Page-level text extractions
---
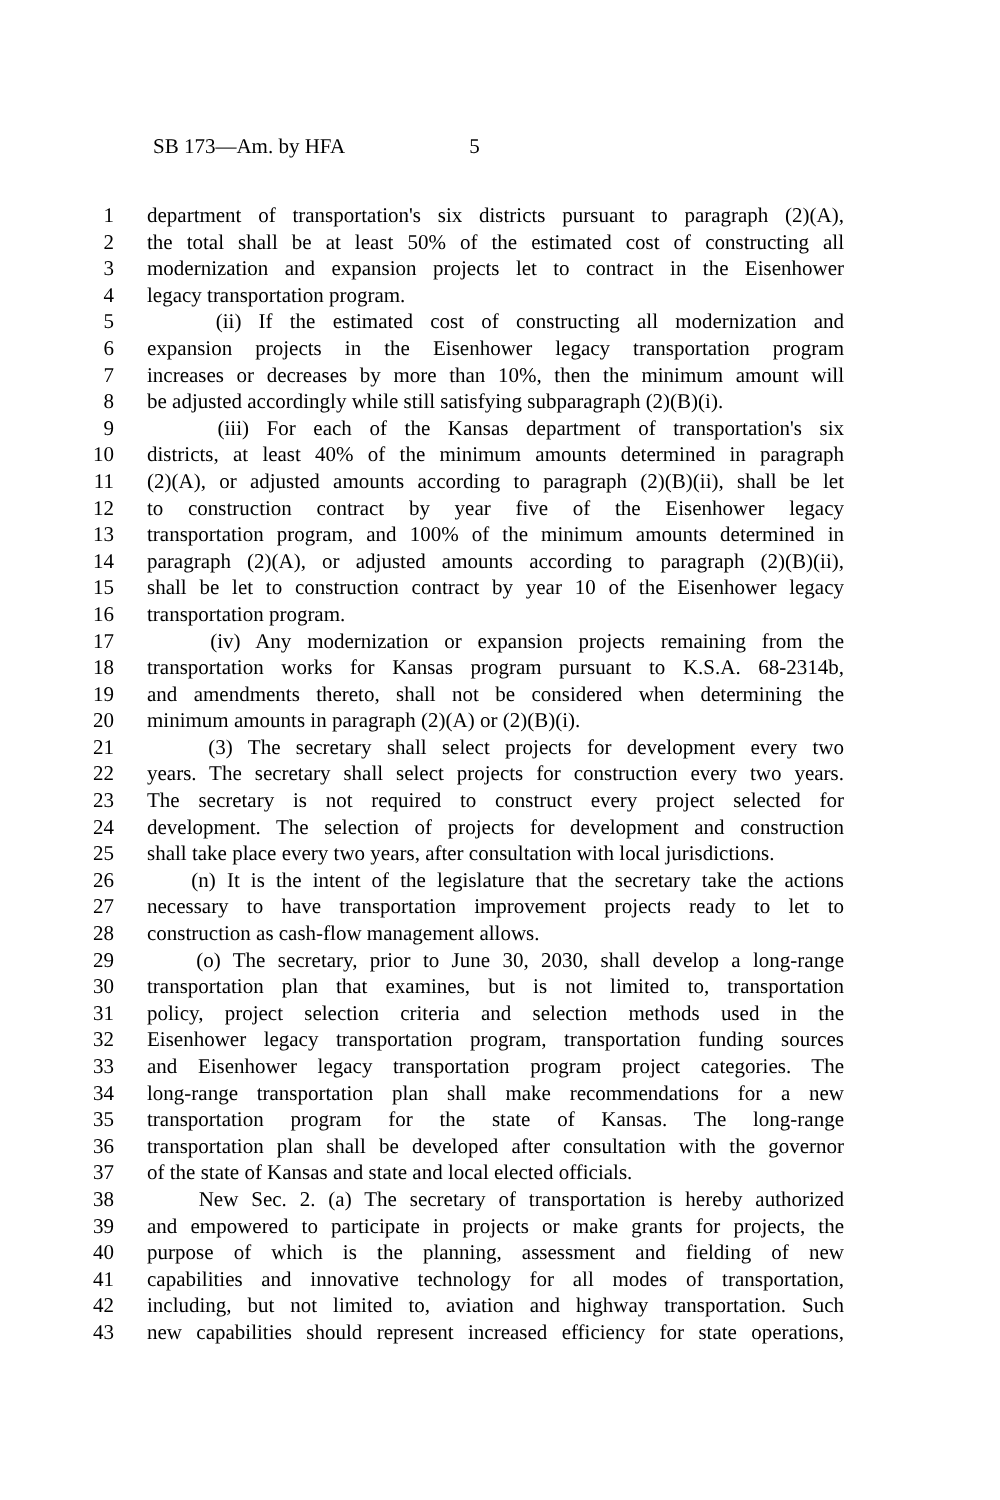SB 173—Am. by HFA 5
1 department of transportation's six districts pursuant to paragraph (2)(A),
2 the total shall be at least 50% of the estimated cost of constructing all
3 modernization and expansion projects let to contract in the Eisenhower
4 legacy transportation program.
5 (ii) If the estimated cost of constructing all modernization and
6 expansion projects in the Eisenhower legacy transportation program
7 increases or decreases by more than 10%, then the minimum amount will
8 be adjusted accordingly while still satisfying subparagraph (2)(B)(i).
9 (iii) For each of the Kansas department of transportation's six
10 districts, at least 40% of the minimum amounts determined in paragraph
11 (2)(A), or adjusted amounts according to paragraph (2)(B)(ii), shall be let
12 to construction contract by year five of the Eisenhower legacy
13 transportation program, and 100% of the minimum amounts determined in
14 paragraph (2)(A), or adjusted amounts according to paragraph (2)(B)(ii),
15 shall be let to construction contract by year 10 of the Eisenhower legacy
16 transportation program.
17 (iv) Any modernization or expansion projects remaining from the
18 transportation works for Kansas program pursuant to K.S.A. 68-2314b,
19 and amendments thereto, shall not be considered when determining the
20 minimum amounts in paragraph (2)(A) or (2)(B)(i).
21 (3) The secretary shall select projects for development every two
22 years. The secretary shall select projects for construction every two years.
23 The secretary is not required to construct every project selected for
24 development. The selection of projects for development and construction
25 shall take place every two years, after consultation with local jurisdictions.
26 (n) It is the intent of the legislature that the secretary take the actions
27 necessary to have transportation improvement projects ready to let to
28 construction as cash-flow management allows.
29 (o) The secretary, prior to June 30, 2030, shall develop a long-range
30 transportation plan that examines, but is not limited to, transportation
31 policy, project selection criteria and selection methods used in the
32 Eisenhower legacy transportation program, transportation funding sources
33 and Eisenhower legacy transportation program project categories. The
34 long-range transportation plan shall make recommendations for a new
35 transportation program for the state of Kansas. The long-range
36 transportation plan shall be developed after consultation with the governor
37 of the state of Kansas and state and local elected officials.
38 New Sec. 2. (a) The secretary of transportation is hereby authorized
39 and empowered to participate in projects or make grants for projects, the
40 purpose of which is the planning, assessment and fielding of new
41 capabilities and innovative technology for all modes of transportation,
42 including, but not limited to, aviation and highway transportation. Such
43 new capabilities should represent increased efficiency for state operations,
---
**What is required**
Give back exactly the lines above, from the line containing "21 (3) The secretary" through the line containing "42 including, but", with both end lines and nothing more.

**Your solution**
21 (3) The secretary shall select projects for development every two
22 years. The secretary shall select projects for construction every two years.
23 The secretary is not required to construct every project selected for
24 development. The selection of projects for development and construction
25 shall take place every two years, after consultation with local jurisdictions.
26 (n) It is the intent of the legislature that the secretary take the actions
27 necessary to have transportation improvement projects ready to let to
28 construction as cash-flow management allows.
29 (o) The secretary, prior to June 30, 2030, shall develop a long-range
30 transportation plan that examines, but is not limited to, transportation
31 policy, project selection criteria and selection methods used in the
32 Eisenhower legacy transportation program, transportation funding sources
33 and Eisenhower legacy transportation program project categories. The
34 long-range transportation plan shall make recommendations for a new
35 transportation program for the state of Kansas. The long-range
36 transportation plan shall be developed after consultation with the governor
37 of the state of Kansas and state and local elected officials.
38 New Sec. 2. (a) The secretary of transportation is hereby authorized
39 and empowered to participate in projects or make grants for projects, the
40 purpose of which is the planning, assessment and fielding of new
41 capabilities and innovative technology for all modes of transportation,
42 including, but not limited to, aviation and highway transportation. Such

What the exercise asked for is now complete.